● EXERCISE
Reproduce the stretch of entries from the line containing "Q: Are there trash cans in the photo?" through the line containing "A: No, there are no bags.", word for word.

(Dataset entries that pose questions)
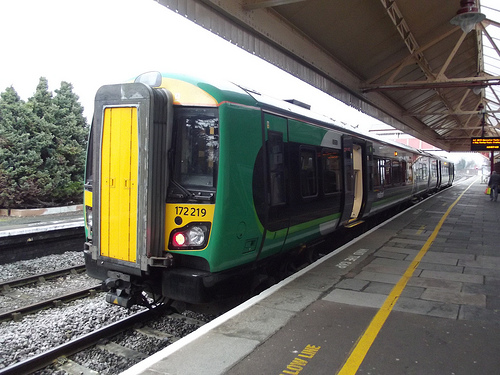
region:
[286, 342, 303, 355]
small white spot on platform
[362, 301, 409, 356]
solid yellow line on platform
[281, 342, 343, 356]
yellow words on the platform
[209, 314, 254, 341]
white edge of platform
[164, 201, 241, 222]
black words on the train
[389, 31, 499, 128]
overhead beams at the train station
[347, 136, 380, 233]
long white door on the train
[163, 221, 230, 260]
bright light on the train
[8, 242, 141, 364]
long train silver tracks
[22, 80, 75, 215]
large green trees in the background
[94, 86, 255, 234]
this is a train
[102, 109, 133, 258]
this is the door of the train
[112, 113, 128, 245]
the door is yellow in color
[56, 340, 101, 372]
this is the railway line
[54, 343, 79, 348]
this is a metal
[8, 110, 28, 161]
this is a tree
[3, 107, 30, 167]
the tree has green leaves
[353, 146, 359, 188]
the door of the train is opened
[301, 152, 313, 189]
this is a window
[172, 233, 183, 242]
the light is on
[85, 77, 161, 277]
gray and yellow door on train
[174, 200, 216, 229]
black numbers on yellow train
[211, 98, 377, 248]
green and white cars on train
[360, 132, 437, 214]
green and white cars on train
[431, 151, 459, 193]
green and white cars on train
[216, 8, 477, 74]
brown and gray overhang at train station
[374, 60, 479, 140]
brown and gray overhang at train station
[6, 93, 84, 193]
green trees by train station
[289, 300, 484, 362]
yellow stripe on gray train platform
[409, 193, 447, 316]
yellow stripe on gray train platform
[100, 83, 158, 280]
Train back door closed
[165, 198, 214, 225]
The number 172219 in black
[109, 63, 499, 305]
A train station with train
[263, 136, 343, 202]
Windows on side of train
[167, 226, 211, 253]
Train headlights at front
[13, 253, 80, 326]
Train tracks without train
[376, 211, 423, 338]
Yellow line on side walk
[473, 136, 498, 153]
LED sign used for information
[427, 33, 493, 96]
Steal raptors used for support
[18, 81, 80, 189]
Green pine tree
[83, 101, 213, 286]
the train is yellow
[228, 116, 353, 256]
the side is green in color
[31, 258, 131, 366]
there is gravel on the tracks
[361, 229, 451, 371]
the line is yellow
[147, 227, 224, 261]
the light is on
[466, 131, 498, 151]
the writing is illminated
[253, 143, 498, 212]
the train has stopped at a trainstation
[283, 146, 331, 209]
the windows are square in shape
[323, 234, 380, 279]
there is white writing on the pavement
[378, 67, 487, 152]
the roofing has metallic frame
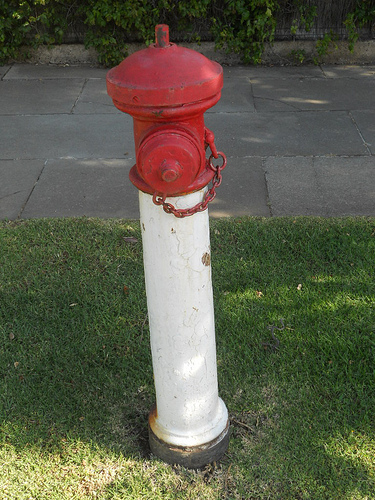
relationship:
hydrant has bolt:
[115, 15, 241, 457] [157, 158, 184, 183]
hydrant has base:
[115, 15, 241, 457] [142, 421, 242, 468]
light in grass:
[238, 285, 371, 314] [233, 225, 373, 434]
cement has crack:
[238, 81, 375, 210] [256, 154, 279, 223]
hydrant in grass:
[115, 15, 241, 457] [233, 225, 373, 434]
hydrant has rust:
[115, 15, 241, 457] [153, 25, 166, 52]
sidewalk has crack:
[238, 67, 371, 221] [256, 154, 279, 223]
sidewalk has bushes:
[238, 67, 371, 221] [2, 2, 372, 61]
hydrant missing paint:
[115, 15, 241, 457] [121, 21, 211, 185]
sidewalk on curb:
[238, 67, 371, 221] [2, 33, 374, 119]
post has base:
[136, 189, 235, 447] [142, 421, 242, 468]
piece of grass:
[16, 218, 30, 228] [233, 225, 373, 434]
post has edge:
[136, 189, 235, 447] [202, 195, 231, 334]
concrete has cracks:
[3, 70, 136, 208] [20, 156, 52, 229]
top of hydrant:
[102, 22, 226, 116] [115, 15, 241, 457]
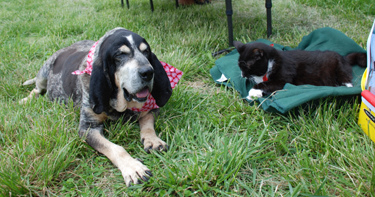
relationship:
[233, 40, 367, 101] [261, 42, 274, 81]
cat wearing collar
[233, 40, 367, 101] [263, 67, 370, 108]
cat on blanket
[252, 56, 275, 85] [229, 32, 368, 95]
ribbon on cat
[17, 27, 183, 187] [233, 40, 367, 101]
dog and cat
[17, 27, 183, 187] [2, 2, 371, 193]
dog in grass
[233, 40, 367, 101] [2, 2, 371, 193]
cat in grass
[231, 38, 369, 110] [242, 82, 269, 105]
cat with paws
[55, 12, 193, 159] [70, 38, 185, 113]
dog with scarf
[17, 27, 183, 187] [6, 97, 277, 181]
dog lying in grass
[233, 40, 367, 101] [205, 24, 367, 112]
cat laying on blanket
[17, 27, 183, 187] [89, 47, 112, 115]
dog with ear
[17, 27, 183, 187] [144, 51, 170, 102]
dog with ear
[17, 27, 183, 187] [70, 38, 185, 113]
dog with scarf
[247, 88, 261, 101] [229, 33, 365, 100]
paws on cat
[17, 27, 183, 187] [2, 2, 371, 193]
dog on grass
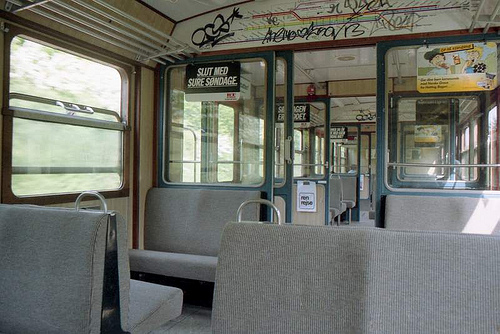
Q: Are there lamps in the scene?
A: No, there are no lamps.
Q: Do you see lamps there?
A: No, there are no lamps.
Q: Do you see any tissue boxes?
A: No, there are no tissue boxes.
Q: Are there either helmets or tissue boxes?
A: No, there are no tissue boxes or helmets.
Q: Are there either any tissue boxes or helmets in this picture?
A: No, there are no tissue boxes or helmets.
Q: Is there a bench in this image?
A: Yes, there is a bench.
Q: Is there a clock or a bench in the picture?
A: Yes, there is a bench.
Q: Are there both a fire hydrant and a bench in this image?
A: No, there is a bench but no fire hydrants.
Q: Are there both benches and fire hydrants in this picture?
A: No, there is a bench but no fire hydrants.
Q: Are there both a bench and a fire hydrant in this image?
A: No, there is a bench but no fire hydrants.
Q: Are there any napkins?
A: No, there are no napkins.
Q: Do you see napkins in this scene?
A: No, there are no napkins.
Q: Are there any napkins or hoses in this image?
A: No, there are no napkins or hoses.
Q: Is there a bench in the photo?
A: Yes, there is a bench.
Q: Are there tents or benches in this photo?
A: Yes, there is a bench.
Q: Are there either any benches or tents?
A: Yes, there is a bench.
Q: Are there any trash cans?
A: No, there are no trash cans.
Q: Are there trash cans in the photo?
A: No, there are no trash cans.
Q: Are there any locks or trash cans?
A: No, there are no trash cans or locks.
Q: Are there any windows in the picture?
A: Yes, there is a window.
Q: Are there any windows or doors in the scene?
A: Yes, there is a window.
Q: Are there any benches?
A: Yes, there is a bench.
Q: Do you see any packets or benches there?
A: Yes, there is a bench.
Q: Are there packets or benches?
A: Yes, there is a bench.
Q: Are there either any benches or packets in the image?
A: Yes, there is a bench.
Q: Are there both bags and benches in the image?
A: No, there is a bench but no bags.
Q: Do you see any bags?
A: No, there are no bags.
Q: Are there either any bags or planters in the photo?
A: No, there are no bags or planters.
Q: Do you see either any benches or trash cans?
A: Yes, there is a bench.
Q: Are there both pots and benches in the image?
A: No, there is a bench but no pots.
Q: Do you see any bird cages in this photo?
A: No, there are no bird cages.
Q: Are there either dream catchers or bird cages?
A: No, there are no bird cages or dream catchers.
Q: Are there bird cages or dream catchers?
A: No, there are no bird cages or dream catchers.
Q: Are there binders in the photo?
A: No, there are no binders.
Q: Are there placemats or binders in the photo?
A: No, there are no binders or placemats.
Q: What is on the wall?
A: The graffiti is on the wall.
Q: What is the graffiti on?
A: The graffiti is on the wall.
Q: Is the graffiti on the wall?
A: Yes, the graffiti is on the wall.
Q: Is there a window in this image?
A: Yes, there is a window.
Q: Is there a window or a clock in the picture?
A: Yes, there is a window.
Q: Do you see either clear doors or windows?
A: Yes, there is a clear window.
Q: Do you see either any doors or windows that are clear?
A: Yes, the window is clear.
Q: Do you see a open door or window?
A: Yes, there is an open window.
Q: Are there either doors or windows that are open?
A: Yes, the window is open.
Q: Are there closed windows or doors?
A: Yes, there is a closed window.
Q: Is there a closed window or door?
A: Yes, there is a closed window.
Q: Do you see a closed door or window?
A: Yes, there is a closed window.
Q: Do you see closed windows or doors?
A: Yes, there is a closed window.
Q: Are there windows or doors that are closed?
A: Yes, the window is closed.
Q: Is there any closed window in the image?
A: Yes, there is a closed window.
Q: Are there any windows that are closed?
A: Yes, there is a window that is closed.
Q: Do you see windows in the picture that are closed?
A: Yes, there is a window that is closed.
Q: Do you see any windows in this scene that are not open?
A: Yes, there is an closed window.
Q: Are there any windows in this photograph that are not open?
A: Yes, there is an closed window.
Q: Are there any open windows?
A: Yes, there is an open window.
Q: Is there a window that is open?
A: Yes, there is a window that is open.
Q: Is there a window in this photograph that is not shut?
A: Yes, there is a open window.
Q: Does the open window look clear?
A: Yes, the window is clear.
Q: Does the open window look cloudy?
A: No, the window is clear.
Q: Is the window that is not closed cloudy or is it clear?
A: The window is clear.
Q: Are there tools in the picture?
A: No, there are no tools.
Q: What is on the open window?
A: The sign is on the window.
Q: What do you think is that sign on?
A: The sign is on the window.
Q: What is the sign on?
A: The sign is on the window.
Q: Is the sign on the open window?
A: Yes, the sign is on the window.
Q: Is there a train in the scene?
A: Yes, there is a train.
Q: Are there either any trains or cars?
A: Yes, there is a train.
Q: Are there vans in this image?
A: No, there are no vans.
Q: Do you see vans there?
A: No, there are no vans.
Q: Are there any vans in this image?
A: No, there are no vans.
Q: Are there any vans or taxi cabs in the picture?
A: No, there are no vans or taxi cabs.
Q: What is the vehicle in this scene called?
A: The vehicle is a train.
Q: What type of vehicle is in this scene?
A: The vehicle is a train.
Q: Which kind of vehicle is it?
A: The vehicle is a train.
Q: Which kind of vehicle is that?
A: That is a train.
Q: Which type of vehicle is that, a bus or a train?
A: That is a train.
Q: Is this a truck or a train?
A: This is a train.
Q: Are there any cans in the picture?
A: No, there are no cans.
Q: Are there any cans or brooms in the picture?
A: No, there are no cans or brooms.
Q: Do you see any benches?
A: Yes, there is a bench.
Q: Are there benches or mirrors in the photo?
A: Yes, there is a bench.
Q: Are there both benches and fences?
A: No, there is a bench but no fences.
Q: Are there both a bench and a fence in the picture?
A: No, there is a bench but no fences.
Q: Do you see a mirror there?
A: No, there are no mirrors.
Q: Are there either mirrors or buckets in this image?
A: No, there are no mirrors or buckets.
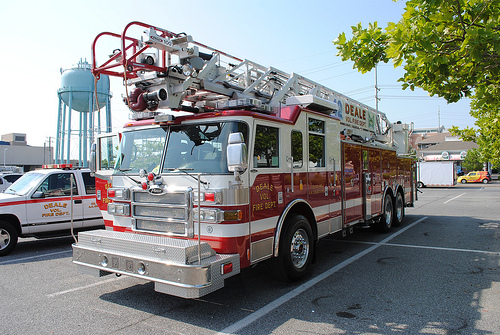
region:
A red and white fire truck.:
[83, 22, 420, 294]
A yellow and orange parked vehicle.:
[457, 171, 492, 183]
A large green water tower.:
[58, 60, 115, 169]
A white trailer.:
[417, 158, 457, 188]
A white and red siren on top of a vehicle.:
[39, 161, 73, 169]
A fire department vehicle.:
[0, 157, 126, 261]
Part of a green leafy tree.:
[329, 0, 498, 170]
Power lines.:
[298, 60, 497, 102]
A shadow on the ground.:
[98, 211, 497, 328]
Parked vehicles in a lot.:
[3, 120, 497, 333]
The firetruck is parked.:
[65, 17, 426, 302]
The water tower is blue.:
[50, 50, 115, 170]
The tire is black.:
[275, 207, 316, 287]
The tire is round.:
[270, 206, 317, 283]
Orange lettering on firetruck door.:
[246, 115, 286, 265]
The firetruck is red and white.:
[73, 17, 421, 297]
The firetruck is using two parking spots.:
[45, 23, 442, 334]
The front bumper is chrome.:
[68, 108, 251, 304]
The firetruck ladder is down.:
[70, 17, 419, 300]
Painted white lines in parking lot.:
[0, 186, 499, 333]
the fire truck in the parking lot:
[74, 15, 432, 292]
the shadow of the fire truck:
[272, 204, 499, 333]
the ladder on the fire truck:
[96, 5, 440, 150]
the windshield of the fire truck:
[116, 131, 241, 178]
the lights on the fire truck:
[82, 186, 230, 224]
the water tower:
[57, 61, 119, 171]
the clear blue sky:
[233, 16, 312, 36]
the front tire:
[256, 213, 323, 276]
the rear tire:
[374, 189, 396, 238]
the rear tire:
[390, 186, 407, 223]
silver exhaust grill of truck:
[129, 189, 191, 236]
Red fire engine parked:
[71, 55, 419, 294]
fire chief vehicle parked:
[0, 168, 100, 253]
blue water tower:
[53, 61, 112, 163]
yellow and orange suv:
[456, 168, 490, 185]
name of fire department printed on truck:
[340, 102, 372, 128]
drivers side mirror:
[222, 127, 248, 176]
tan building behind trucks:
[0, 130, 55, 170]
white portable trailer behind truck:
[418, 159, 455, 191]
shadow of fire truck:
[370, 208, 472, 334]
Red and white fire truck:
[68, 26, 427, 301]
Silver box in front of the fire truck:
[61, 216, 240, 301]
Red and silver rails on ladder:
[84, 21, 296, 111]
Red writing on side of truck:
[340, 97, 381, 142]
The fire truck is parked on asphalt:
[62, 24, 427, 302]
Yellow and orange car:
[455, 164, 492, 189]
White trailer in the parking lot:
[413, 149, 471, 205]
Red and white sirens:
[36, 152, 85, 179]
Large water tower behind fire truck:
[53, 52, 118, 166]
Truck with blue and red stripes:
[1, 160, 119, 252]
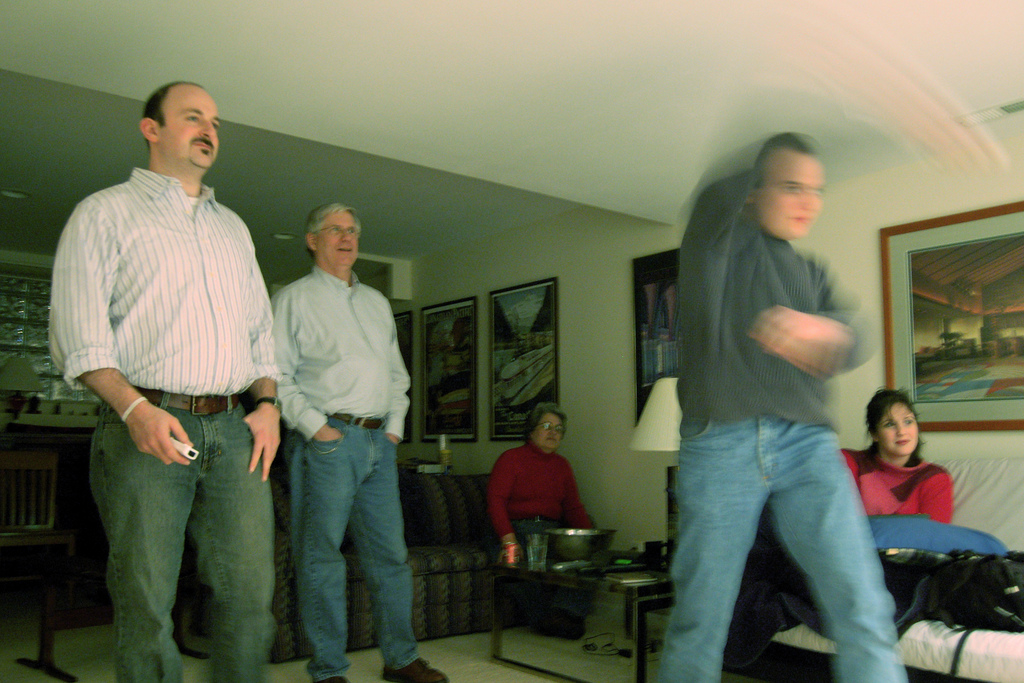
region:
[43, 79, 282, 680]
man holding a white wii controller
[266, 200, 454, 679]
man with hands in pockets wearing blue jeans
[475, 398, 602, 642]
older woman in red sweater sitting on couch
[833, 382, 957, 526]
younger woman wearing red sweater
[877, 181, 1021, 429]
large wood picture frame hanging on wall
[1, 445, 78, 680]
dark brown wood bar chair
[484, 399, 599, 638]
woman wearing corrective glasses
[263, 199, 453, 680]
older man wearing glasses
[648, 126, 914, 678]
man standing and swinging his arm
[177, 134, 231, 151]
mustache on the man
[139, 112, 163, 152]
right ear on man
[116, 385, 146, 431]
white band on wrist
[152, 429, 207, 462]
white remote in hand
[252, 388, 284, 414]
watch on man's wrist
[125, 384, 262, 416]
belt on waist of man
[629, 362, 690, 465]
white lampshade in room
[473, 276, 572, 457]
picture on the wall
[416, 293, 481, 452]
picture in the wall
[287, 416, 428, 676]
blue jeans on man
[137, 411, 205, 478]
a man holding a white game controller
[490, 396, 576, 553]
a woman sitting on a couch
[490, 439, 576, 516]
a woman wearing a red shirt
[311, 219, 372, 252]
a man wearing eye glasses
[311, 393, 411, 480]
a man with his hands in his pockets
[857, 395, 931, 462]
a woman with brown hair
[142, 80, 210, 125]
a man with short hair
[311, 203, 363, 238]
a man with white hair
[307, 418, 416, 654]
a man wearing blue jeans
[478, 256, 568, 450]
a picture hanging on the wall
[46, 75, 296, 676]
man holding wii remote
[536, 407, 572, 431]
glasses on her face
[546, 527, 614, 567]
a silver bowl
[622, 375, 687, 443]
a white lamp shade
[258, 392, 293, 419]
a black watch on wrist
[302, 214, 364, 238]
glasses on his face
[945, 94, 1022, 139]
air vent in ceiling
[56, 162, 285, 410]
a stripped button down shirt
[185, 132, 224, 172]
a goatee on the man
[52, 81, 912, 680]
the men are standing up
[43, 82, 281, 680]
the man holding the wii controller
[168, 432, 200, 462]
the wii controller is white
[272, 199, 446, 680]
the man wearing blue jeans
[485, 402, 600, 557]
the woman is sitting down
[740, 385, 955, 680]
the woman is sitting down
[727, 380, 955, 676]
the woman has dark hair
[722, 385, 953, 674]
the woman is wearing a red long sleeved top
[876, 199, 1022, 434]
the large framed picture is hanging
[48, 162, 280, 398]
the buttoned up shirt has thin stripes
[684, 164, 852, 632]
a person wearing a shirt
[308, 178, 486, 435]
a person wearing a shirt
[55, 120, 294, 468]
a person wearing a shirt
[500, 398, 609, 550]
a person wearin ga shirt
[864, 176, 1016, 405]
a picture on the wall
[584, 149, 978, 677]
a person standing inside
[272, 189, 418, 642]
a person standing inside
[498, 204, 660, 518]
a picture on the wall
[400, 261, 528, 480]
a picture on the wall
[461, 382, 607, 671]
a woman is sitting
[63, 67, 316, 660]
a person is playing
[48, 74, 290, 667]
a person is standing up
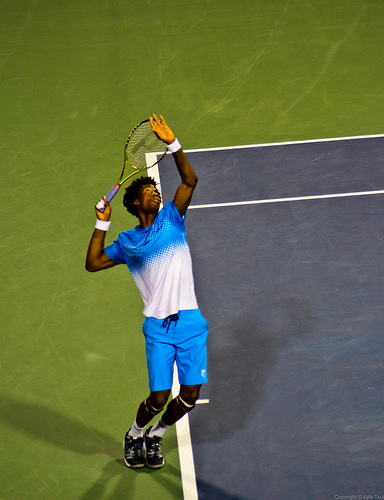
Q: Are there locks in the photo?
A: No, there are no locks.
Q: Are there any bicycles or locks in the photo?
A: No, there are no locks or bicycles.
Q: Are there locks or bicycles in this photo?
A: No, there are no locks or bicycles.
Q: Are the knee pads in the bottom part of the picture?
A: Yes, the knee pads are in the bottom of the image.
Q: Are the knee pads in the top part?
A: No, the knee pads are in the bottom of the image.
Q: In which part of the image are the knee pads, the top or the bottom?
A: The knee pads are in the bottom of the image.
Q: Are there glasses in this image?
A: No, there are no glasses.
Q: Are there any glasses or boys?
A: No, there are no glasses or boys.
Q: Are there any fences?
A: No, there are no fences.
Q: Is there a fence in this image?
A: No, there are no fences.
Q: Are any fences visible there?
A: No, there are no fences.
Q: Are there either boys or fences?
A: No, there are no fences or boys.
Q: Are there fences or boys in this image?
A: No, there are no fences or boys.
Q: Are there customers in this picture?
A: No, there are no customers.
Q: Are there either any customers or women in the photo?
A: No, there are no customers or women.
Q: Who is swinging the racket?
A: The man is swinging the racket.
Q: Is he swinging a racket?
A: Yes, the man is swinging a racket.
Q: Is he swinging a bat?
A: No, the man is swinging a racket.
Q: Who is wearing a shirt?
A: The man is wearing a shirt.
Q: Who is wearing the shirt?
A: The man is wearing a shirt.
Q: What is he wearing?
A: The man is wearing a shirt.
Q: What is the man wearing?
A: The man is wearing a shirt.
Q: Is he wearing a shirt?
A: Yes, the man is wearing a shirt.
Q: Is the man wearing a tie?
A: No, the man is wearing a shirt.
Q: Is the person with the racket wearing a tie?
A: No, the man is wearing a shirt.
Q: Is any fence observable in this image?
A: No, there are no fences.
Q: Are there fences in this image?
A: No, there are no fences.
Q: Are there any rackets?
A: Yes, there is a racket.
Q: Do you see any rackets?
A: Yes, there is a racket.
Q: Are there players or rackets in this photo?
A: Yes, there is a racket.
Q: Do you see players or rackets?
A: Yes, there is a racket.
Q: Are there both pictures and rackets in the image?
A: No, there is a racket but no pictures.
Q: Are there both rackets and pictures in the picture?
A: No, there is a racket but no pictures.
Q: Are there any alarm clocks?
A: No, there are no alarm clocks.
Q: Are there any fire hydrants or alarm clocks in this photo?
A: No, there are no alarm clocks or fire hydrants.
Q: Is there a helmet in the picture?
A: No, there are no helmets.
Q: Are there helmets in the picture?
A: No, there are no helmets.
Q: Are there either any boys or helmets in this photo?
A: No, there are no helmets or boys.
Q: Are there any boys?
A: No, there are no boys.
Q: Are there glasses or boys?
A: No, there are no boys or glasses.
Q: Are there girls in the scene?
A: No, there are no girls.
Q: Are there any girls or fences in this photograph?
A: No, there are no girls or fences.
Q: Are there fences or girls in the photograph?
A: No, there are no girls or fences.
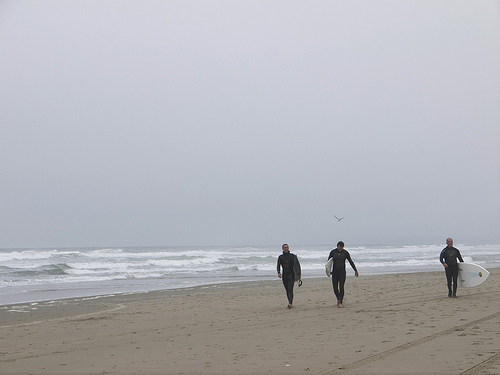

● TASK OUTPUT
Q: Are there trash cans in the photo?
A: No, there are no trash cans.
Q: Are there any locks or trash cans?
A: No, there are no trash cans or locks.
Q: Are there any windows in the picture?
A: Yes, there is a window.
Q: Are there any windows or doors in the scene?
A: Yes, there is a window.
Q: Are there any benches?
A: Yes, there is a bench.
Q: Do you see any packets or benches there?
A: Yes, there is a bench.
Q: Are there packets or benches?
A: Yes, there is a bench.
Q: Are there either any benches or packets in the image?
A: Yes, there is a bench.
Q: Are there both bags and benches in the image?
A: No, there is a bench but no bags.
Q: Do you see any bags?
A: No, there are no bags.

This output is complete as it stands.